Further down are entries; set down exactly and only the lines from the one with "fx_px: 1550" up to and including the one with "f_number: 3.2", dropping each picture.

=== Section Start ===

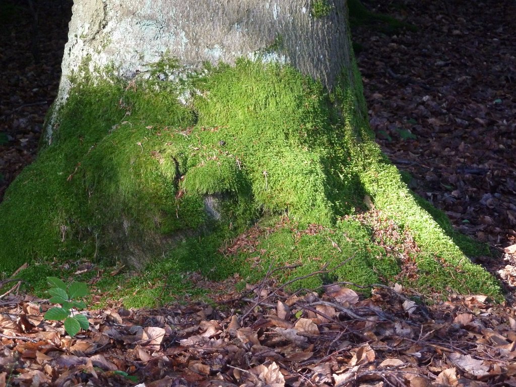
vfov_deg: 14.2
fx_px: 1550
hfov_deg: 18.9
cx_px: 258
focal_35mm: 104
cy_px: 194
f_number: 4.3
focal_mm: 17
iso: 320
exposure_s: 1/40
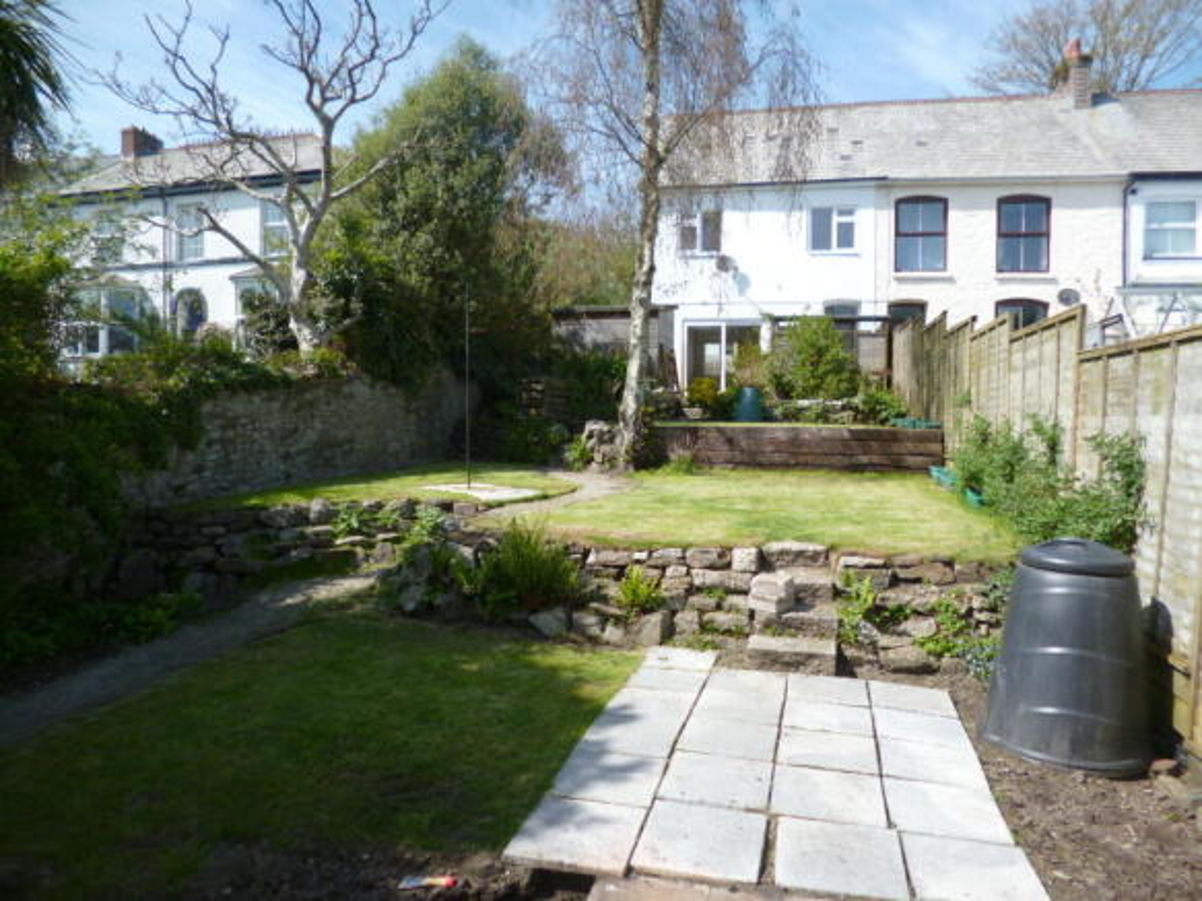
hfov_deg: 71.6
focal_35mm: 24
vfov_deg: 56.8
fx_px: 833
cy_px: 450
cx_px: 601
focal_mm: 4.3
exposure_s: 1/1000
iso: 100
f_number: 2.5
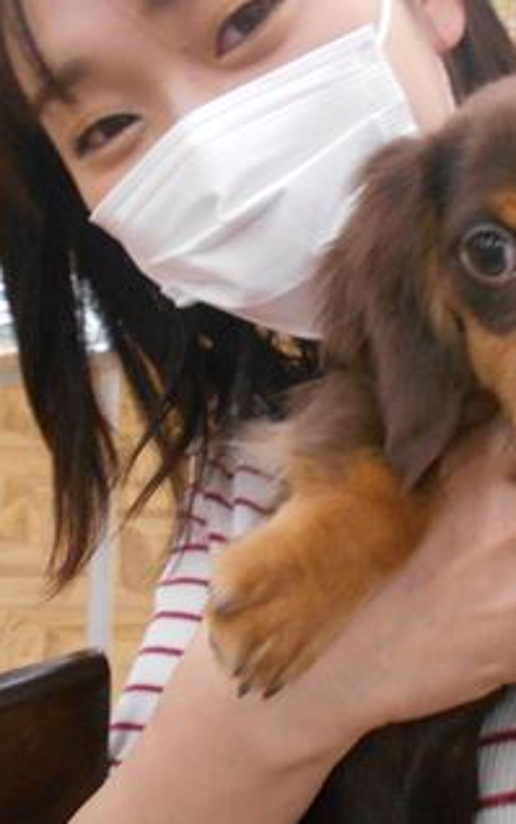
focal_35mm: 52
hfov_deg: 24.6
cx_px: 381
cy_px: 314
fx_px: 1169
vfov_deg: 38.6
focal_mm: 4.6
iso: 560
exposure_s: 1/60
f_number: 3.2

=== Section End ===
=== Section Start ===

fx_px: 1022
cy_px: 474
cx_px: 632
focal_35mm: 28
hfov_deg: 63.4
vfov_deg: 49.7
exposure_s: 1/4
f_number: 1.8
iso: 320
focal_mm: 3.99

=== Section End ===
=== Section Start ===

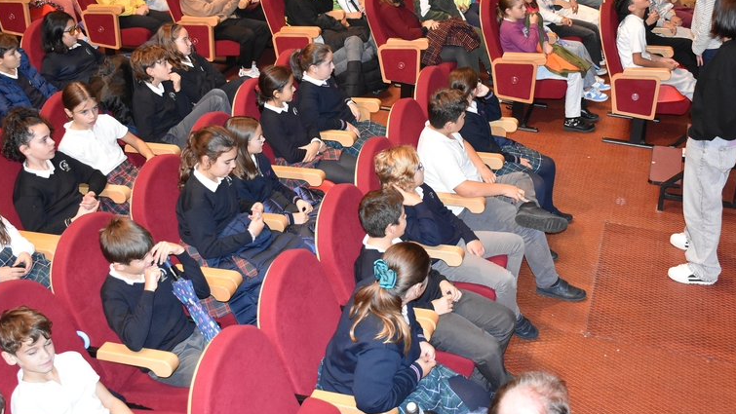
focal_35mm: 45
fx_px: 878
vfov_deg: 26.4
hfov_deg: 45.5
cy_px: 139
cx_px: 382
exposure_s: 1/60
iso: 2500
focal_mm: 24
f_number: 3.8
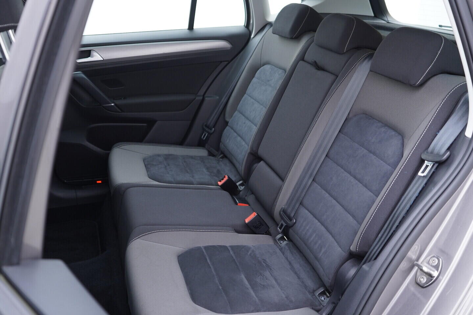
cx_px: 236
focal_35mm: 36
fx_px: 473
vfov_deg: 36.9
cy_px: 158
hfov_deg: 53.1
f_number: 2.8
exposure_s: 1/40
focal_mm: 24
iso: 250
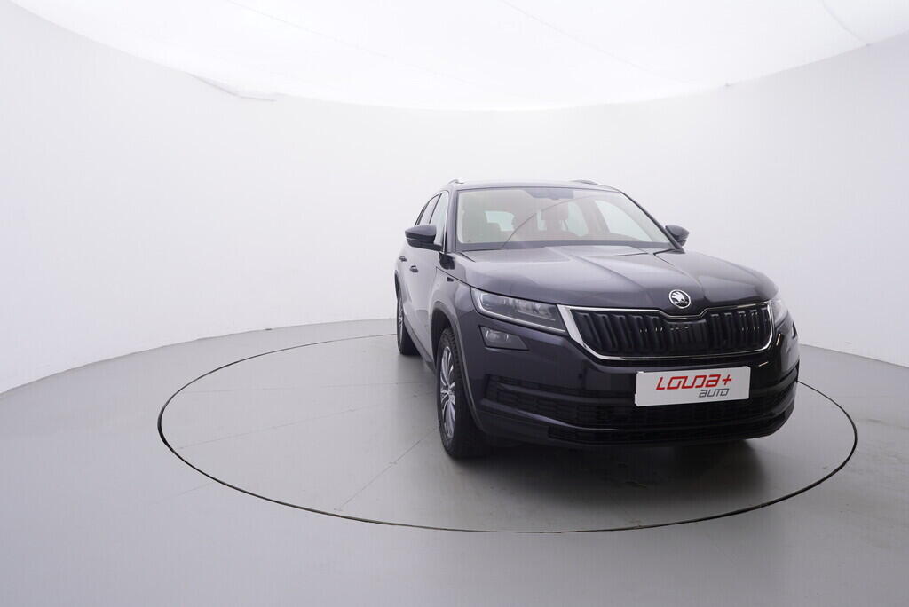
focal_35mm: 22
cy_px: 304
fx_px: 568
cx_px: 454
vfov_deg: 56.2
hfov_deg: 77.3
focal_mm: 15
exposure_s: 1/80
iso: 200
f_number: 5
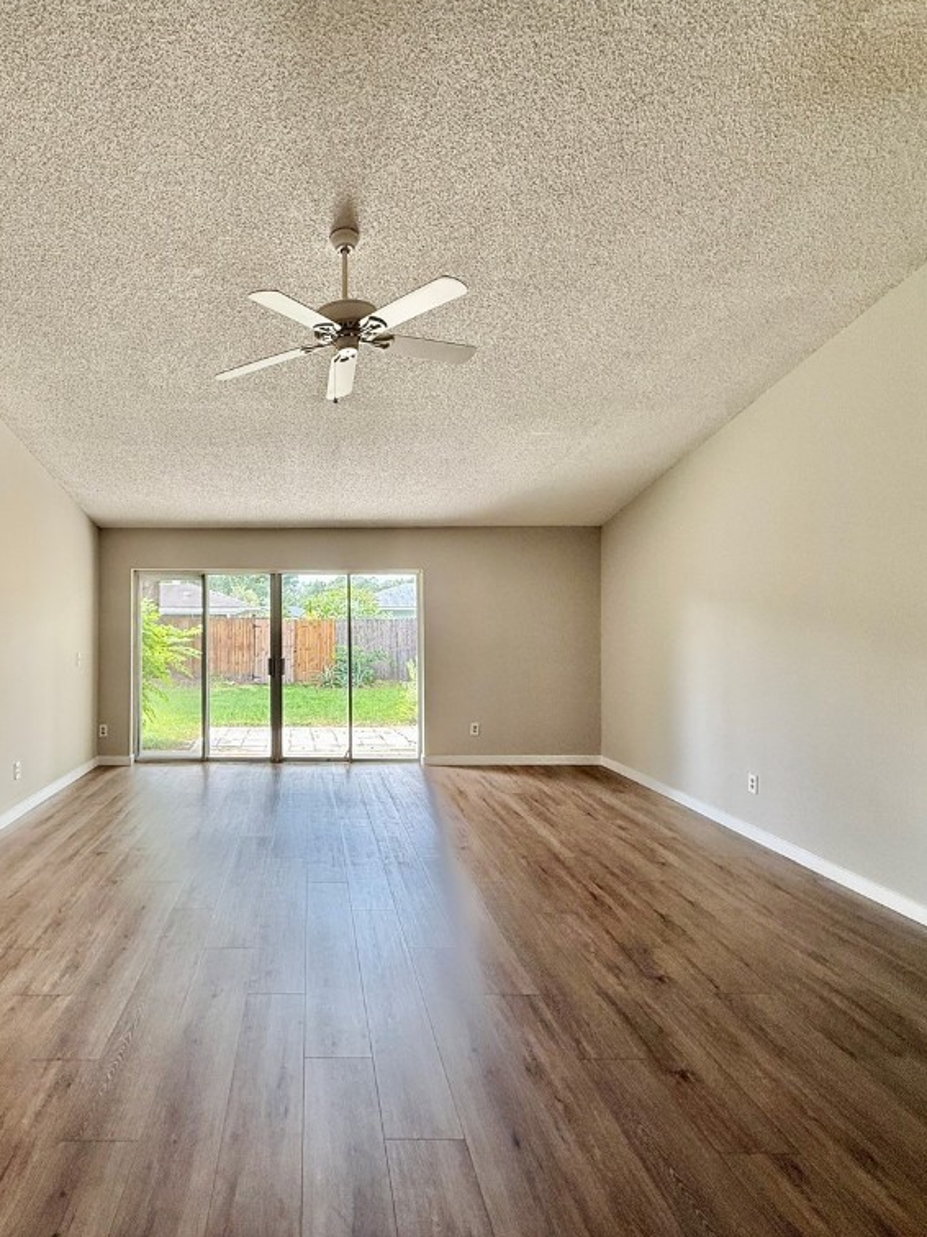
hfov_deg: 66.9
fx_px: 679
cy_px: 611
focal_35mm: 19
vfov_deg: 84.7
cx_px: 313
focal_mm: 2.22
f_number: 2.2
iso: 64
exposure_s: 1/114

=== Section End ===

* _Exercise solution_
fx_px: 1550
hfov_deg: 18.9
cx_px: 258
focal_35mm: 104
cy_px: 194
f_number: 4.3
focal_mm: 17
iso: 320
exposure_s: 1/40
hfov_deg: 71.6
focal_35mm: 24
vfov_deg: 56.8
fx_px: 833
cy_px: 450
cx_px: 601
focal_mm: 4.3
exposure_s: 1/1000
iso: 100
f_number: 2.5
focal_35mm: 52
hfov_deg: 24.6
cx_px: 381
cy_px: 314
fx_px: 1169
vfov_deg: 38.6
focal_mm: 4.6
iso: 560
exposure_s: 1/60
f_number: 3.2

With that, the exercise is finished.